■ **取り組む課題**:
A. 次の(i)〜(iii)が歯科医院の評価に関する本文の内容と合っているか、それぞれ「はい」か「いいえ」で答えてください。判断の根拠となる本文の語句も、そのまま引用してください。
(i) 繁盛している医院の診療内容が、必ずしも素晴らしいとは限らないとされている。
(ii) 医師が一日に診療できる患者の数には限界がない。
(iii) 生きている間ずっと自分の歯を失わないことは、統計的に容易である。
B. 歯科医院の評価に関する本文の「評価の一つに近所の評判や、繁」から「に置き換えられるでしょうか。」までを、両端の語句も含めて一字一句そのまま書き写してください。
C. 歯科医院の評価に関する本文は、建築の例えで項目2)を何に置き換えていますか。

■ **抜粋本文**:
------------------------------------------------------------

評価の一つに近所の評判や、繁盛具合という判断方法があります。これがラーメン屋なら10年前からずっと行列が出来続けている店は、間違い無く美味しいラーメン屋に間違いありません。
しかし歯科だけでなく医科も含めて「すごく繁盛している医院の診療内容は、必ずしも素晴らしい診療内容ではない。」というのが業界の定説(?)です。 これは医師が一日に診療できる患者の数には限界があるので、あまり患者さんの数が多すぎると一人の治療にかける時間が短くなり、配慮の行き届いた良質な医療が提供できなくなるのです。 しかし繁盛している医院は悪いことばかりでは無く「患者さんが評価しているなにか」があるのです。
- 患者さんの悩みや要望が、手軽(早く・安く・痛く無く・少ない通院回数)に、そして確実に、解決され、満たされること。
- 患者さんのお口の状態を完全に把握し、患者さんが困るような状況がおこらないように確実な管理ができること。
- 患者さんの体や病気の状態を患者自身がよく理解できるように説明していること。
- 同業の歯科医師から高い評価を受けるに値する「高度な治療水準」を維持していること。
特に項目2)は、現時点で自分のお口の問題を自覚していない人にはピンとこない話しかもしれませんが、「生きている間ずっと自分の歯を失わない」ということは、統計的には難しいことなのです。 建築に例えてみると1)素晴らしいビルを建てること2)そのビルが100年後も建てた当時のままで問題なく機能していること。に置き換えられるでしょうか。

------------------------------------------------------------

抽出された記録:
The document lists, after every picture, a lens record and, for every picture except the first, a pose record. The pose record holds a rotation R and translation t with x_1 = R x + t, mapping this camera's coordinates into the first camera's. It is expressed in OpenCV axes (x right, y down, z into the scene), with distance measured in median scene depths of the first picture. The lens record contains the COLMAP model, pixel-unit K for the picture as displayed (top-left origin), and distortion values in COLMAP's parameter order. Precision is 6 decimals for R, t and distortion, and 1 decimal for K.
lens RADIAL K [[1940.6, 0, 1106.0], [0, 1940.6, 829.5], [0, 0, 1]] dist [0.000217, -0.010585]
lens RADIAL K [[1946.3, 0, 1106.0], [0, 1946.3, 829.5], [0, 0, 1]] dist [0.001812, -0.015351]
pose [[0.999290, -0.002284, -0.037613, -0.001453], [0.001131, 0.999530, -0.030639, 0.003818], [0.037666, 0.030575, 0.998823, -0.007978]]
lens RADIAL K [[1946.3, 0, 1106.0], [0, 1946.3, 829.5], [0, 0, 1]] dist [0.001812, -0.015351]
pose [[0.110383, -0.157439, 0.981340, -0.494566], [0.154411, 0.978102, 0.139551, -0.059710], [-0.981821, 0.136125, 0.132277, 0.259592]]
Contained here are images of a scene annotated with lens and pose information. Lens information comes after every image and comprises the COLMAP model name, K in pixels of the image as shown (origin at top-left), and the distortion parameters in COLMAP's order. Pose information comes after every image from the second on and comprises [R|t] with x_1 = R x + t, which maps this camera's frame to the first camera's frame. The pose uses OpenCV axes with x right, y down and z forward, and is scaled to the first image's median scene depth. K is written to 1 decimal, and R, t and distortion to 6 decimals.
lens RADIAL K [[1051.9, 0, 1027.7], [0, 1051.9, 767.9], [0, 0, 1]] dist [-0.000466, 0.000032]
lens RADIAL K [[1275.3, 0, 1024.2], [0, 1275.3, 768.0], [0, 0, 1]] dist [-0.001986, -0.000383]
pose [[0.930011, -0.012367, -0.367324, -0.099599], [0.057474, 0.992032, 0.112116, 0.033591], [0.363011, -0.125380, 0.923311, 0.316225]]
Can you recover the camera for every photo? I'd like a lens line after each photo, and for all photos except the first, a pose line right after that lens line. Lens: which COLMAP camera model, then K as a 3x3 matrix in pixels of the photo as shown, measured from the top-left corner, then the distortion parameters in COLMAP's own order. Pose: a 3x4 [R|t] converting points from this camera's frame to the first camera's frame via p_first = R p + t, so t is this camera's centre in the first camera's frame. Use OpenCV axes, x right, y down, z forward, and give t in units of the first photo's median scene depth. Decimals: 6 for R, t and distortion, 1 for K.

------------------------------------------------------------

■ **課題の解答**:
A.
(i) はい。「すごく繁盛している医院の診療内容は、必ずしも素晴らしい診療内容ではない。」
(ii) いいえ。「医師が一日に診療できる患者の数には限界がある」
(iii) いいえ。「統計的には難しいことなのです」

B.
評価の一つに近所の評判や、繁盛具合という判断方法があります。これがラーメン屋なら10年前からずっと行列が出来続けている店は、間違い無く美味しいラーメン屋に間違いありません。
しかし歯科だけでなく医科も含めて「すごく繁盛している医院の診療内容は、必ずしも素晴らしい診療内容ではない。」というのが業界の定説(?)です。 これは医師が一日に診療できる患者の数には限界があるので、あまり患者さんの数が多すぎると一人の治療にかける時間が短くなり、配慮の行き届いた良質な医療が提供できなくなるのです。 しかし繁盛している医院は悪いことばかりでは無く「患者さんが評価しているなにか」があるのです。
- 患者さんの悩みや要望が、手軽(早く・安く・痛く無く・少ない通院回数)に、そして確実に、解決され、満たされること。
- 患者さんのお口の状態を完全に把握し、患者さんが困るような状況がおこらないように確実な管理ができること。
- 患者さんの体や病気の状態を患者自身がよく理解できるように説明していること。
- 同業の歯科医師から高い評価を受けるに値する「高度な治療水準」を維持していること。
特に項目2)は、現時点で自分のお口の問題を自覚していない人にはピンとこない話しかもしれませんが、「生きている間ずっと自分の歯を失わない」ということは、統計的には難しいことなのです。 建築に例えてみると1)素晴らしいビルを建てること2)そのビルが100年後も建てた当時のままで問題なく機能していること。に置き換えられるでしょうか。

C. そのビルが100年後も建てた当時のままで問題なく機能していること。